This is a very complicated issue, and having worked for a pharmaceutical company. They are not necessarily the "bad guys". The current U.S. health care regulations (Obamacare) restrict reimbursement, except for certain protocols. The FDA has also been unhelpful in approving drugs in the U.S. approved in Europe. Government bureaucrats are as much at fault, who write regulations concerning so-called "orphan drugs".
I am sorry for your frustration. I used to worry so much about the expense of MS then I got Stage 4 Cancer. At that point I just stopped worrying.There was no point. I will be in debt for the rest of my life. I have accepted that and its okay.
Pharmaceutical companies Spend a lot on research and development on new drugs and then there's also the point that some of these drugs cost so much is because people sue them .
We are way to sue happy in our society look at all the warning labels on a ladder and ladder companies still get sued when somebody falls off a ladder.
I we need tort reform and the cost of drugs could be less of a burden
this One little piece of the puzzle to maybe help lower-cost there's a lot of things that need to be done..
I think, and I am a US citizen by birth, it is shocking how the set-up works (or doesn't) in the US.
Here (Ireland) MS drugs are free. Free. The government has a Long Term Illness Scheme understanding that treating people with a longterm illness keeps them in the work-force and paying taxes. Long term gain! For everybody. http://www.citizensinformation.ie/en/health/health_related_benefits_and_entitlements/long_term_illness_scheme.html
Instead, there seems to be more of shoulder-shrug willingness to just shunt people of onto disability once they hit the wall in the US (man that "Trends with Benefits" episode of This American Life was an eye-opener!)
So, I think it's more an issue of government policy being toothless and ineffectual than strictly pharma. Drugs can take the better bones of 10-15 years to get to market during which time they are a money-pit.
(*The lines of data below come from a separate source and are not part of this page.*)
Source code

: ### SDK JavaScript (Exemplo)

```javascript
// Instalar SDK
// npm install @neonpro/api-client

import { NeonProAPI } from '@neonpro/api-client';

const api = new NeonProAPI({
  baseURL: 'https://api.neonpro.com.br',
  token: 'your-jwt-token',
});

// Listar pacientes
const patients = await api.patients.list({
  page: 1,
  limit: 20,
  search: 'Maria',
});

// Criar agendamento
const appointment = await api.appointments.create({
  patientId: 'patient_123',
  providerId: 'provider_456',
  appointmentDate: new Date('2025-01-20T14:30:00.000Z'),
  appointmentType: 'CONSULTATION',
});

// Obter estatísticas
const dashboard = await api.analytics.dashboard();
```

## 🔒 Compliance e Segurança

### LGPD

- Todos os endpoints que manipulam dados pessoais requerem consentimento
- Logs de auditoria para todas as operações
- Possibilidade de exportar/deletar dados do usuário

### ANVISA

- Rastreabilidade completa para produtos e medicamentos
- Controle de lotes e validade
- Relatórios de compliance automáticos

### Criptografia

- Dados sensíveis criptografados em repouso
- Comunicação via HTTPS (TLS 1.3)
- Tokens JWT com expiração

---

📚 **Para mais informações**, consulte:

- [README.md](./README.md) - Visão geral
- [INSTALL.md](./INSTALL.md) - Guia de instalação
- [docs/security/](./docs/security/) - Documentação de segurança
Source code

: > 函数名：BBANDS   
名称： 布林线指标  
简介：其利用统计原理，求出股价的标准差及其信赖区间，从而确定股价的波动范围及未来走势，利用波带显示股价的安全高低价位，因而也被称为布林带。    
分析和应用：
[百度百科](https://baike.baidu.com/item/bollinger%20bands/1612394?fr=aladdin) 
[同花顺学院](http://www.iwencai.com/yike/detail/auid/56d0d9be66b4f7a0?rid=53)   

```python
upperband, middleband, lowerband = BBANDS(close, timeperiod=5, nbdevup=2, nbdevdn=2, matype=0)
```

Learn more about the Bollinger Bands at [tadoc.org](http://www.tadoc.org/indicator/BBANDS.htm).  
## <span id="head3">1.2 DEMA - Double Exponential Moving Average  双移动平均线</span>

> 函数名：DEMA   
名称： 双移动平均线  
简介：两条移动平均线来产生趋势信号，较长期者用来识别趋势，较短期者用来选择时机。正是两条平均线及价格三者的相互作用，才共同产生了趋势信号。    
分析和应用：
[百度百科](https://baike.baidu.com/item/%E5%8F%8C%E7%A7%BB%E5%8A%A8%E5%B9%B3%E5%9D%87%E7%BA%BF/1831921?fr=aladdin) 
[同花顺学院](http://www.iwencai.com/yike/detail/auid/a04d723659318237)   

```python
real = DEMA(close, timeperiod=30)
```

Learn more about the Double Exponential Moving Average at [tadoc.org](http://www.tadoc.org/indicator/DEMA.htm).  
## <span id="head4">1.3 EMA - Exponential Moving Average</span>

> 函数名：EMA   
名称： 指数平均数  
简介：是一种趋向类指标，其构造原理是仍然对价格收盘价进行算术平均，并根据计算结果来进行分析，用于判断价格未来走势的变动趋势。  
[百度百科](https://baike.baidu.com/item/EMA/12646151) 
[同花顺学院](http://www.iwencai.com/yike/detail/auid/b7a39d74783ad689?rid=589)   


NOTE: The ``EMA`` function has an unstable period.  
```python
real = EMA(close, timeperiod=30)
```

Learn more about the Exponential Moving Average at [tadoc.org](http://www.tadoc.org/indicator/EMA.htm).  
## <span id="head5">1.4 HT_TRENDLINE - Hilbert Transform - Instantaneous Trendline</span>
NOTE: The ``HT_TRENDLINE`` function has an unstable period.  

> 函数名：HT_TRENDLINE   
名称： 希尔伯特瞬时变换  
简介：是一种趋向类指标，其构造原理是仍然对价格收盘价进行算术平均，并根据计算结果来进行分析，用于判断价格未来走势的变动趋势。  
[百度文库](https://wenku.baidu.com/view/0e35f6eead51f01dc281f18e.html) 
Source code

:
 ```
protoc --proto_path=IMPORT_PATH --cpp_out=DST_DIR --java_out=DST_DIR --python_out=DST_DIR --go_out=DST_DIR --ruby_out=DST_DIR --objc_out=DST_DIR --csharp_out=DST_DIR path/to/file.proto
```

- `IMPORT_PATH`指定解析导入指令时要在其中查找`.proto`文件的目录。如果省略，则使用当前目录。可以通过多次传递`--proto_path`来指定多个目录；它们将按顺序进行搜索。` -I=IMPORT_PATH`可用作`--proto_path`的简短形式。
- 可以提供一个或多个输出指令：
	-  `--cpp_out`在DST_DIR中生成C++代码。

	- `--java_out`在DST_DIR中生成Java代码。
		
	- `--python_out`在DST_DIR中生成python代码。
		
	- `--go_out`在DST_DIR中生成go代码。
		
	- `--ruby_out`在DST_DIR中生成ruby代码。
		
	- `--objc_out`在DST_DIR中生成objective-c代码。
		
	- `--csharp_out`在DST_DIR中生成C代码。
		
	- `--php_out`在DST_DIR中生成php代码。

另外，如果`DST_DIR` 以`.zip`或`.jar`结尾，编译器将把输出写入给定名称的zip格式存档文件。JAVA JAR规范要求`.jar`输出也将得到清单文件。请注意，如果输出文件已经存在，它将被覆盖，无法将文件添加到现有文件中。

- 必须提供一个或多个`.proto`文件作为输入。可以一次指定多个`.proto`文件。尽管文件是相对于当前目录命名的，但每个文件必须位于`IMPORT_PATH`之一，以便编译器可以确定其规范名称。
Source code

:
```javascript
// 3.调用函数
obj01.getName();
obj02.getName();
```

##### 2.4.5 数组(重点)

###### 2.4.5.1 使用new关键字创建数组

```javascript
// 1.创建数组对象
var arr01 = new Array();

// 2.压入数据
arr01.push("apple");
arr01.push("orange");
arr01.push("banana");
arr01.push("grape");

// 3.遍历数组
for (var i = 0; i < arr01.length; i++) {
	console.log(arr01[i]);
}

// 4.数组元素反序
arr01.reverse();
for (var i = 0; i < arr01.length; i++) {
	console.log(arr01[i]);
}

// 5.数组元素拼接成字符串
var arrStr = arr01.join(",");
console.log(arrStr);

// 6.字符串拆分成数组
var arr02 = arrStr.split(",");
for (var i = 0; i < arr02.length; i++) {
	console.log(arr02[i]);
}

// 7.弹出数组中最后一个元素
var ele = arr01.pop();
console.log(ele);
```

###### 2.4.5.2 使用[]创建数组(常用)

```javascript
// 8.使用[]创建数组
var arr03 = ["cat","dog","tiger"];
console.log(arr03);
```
But they can and do negotiate with entire governments if the legal set-up (like in Ireland) is there.
I never would have thought as an 80s/90s kid that emigrating to another country would provide me with a better guarantee of being healthy and happy as an adult. But I'm thankful there's just a whole side to this struggle I don't have to deal with because I live in a place that believes in taking care of its own.
I wish I had never click on this thread.
I am very thankful that pharmceutical companies would put so much on the line to come up with drugs that can make MS (or any disease) much more manageable. The drug I use helps maintain a good quality of life that I didn’t consistently have in the few years before I was diagnosed. The $100 monthly copay is no fun, but it’s still a good value. I’m also thankful to my employer for carrying insurance so that I don’t have a higher copay.
If you think they’re “extorting” money, why not buy stock in BIIB or a similar company? (I have no such positions myself.) If you think it’s such easy money, put your own savings on the line. Don’t complain about others reaping rewards when they’re the ones willing to take the risks.
Or if you just want to be a freeloader, I guess you can move to Ireland, put your head in the sand and believe that MS drugs are free. Nothing in life is free.
I think that this issue tends to expose, already frayed nerves. We have a disease that can't be cured, but can be warded off with drugs. These drugs are VERY expensive.
Insurance can lessen the financial impact of these expenses. Dealing with insurance companies can be VERY difficult, if you even have insurance.
Incurable disease + Expensive Drugs + Difficult Insurance Companies = circumstance that would test the patience of Job !
We can only cope to the best of our abilities. In the U.S. We are learning about Obamacare. I sure hope it helps :-)
If you're not fond of overseas travel, you could always move north and hang out with us freeloadin' Canadians and enjoy our dang universal health care.